[Text passage Boundary: Start]
NASA will hold a series of events Tuesday, May 23, highlighting
the agency’s Fiscal Year 2018 budget proposal, including a televised State of
NASA address by acting Administrator Robert Lightfoot and Facebook Live virtual
tours of NASA’s 10 centers, where innovation is enabling exploration and
discovery.
Lightfoot will give a presentation at 12:30 p.m. EDT to NASA
employees at the agency’s Headquarters in Washington on FY2018 budget
highlights, setting the stage for the coming year at NASA and spotlighting the
past work that led to current achievements. This presentation will air live on
NASA Television and the agency’s website.
At 1:30 p.m., NASA's social media team will take visitors behind
the scenes for a virtual tour of NASA and a look at the cutting-edge work here
and on humanity's destiny in deep space. These Facebook Live events will be
hosted on each center's Facebook page and will run about 15 minutes each. The
following list of virtual tours includes times, centers and highlights of each
tour:
·
1:30 p.m.
-- Glenn
Research Center, in Cleveland, will host a tour of its Electric Propulsion
Lab, where the agency tests solar propulsion technologies that are critical to
powering spacecraft for NASA’s deep-space missions.
·
1:50 p.m.
-- Marshall
Space Flight Center, in Huntsville, Alabama, will host a tour from a
Marshall test stand where structural loads testing is performed on parts of
NASA's Space Launch System rocket.
[Text passage Boundary: End]
Rewrite the part of the NASA announcement that begins at the words "-- Marshall" and stops after "Launch System rocket.", putting "vehicle" in place of "rocket". The listing that comes next has no connection to the NASA announcement.
[Data excerpt Boundary: Start]
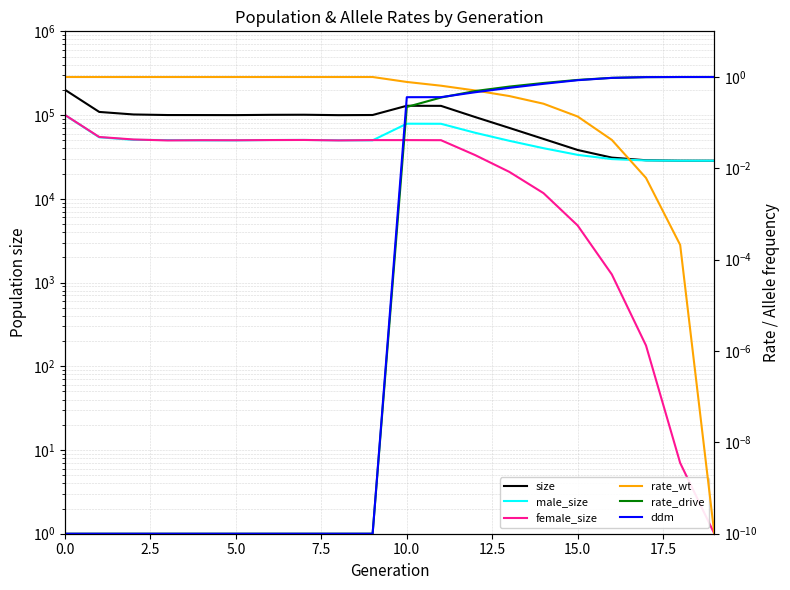

List the series in order of their peak value, highest first.

size, female_size, male_size, rate_wt, rate_drive, ddm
[Data excerpt Boundary: End]
Exercise response:
-- Marshall
Space Flight Center, in Huntsville, Alabama, will host a tour from a
Marshall test stand where structural loads testing is performed on parts of
NASA's Space Launch System vehicle.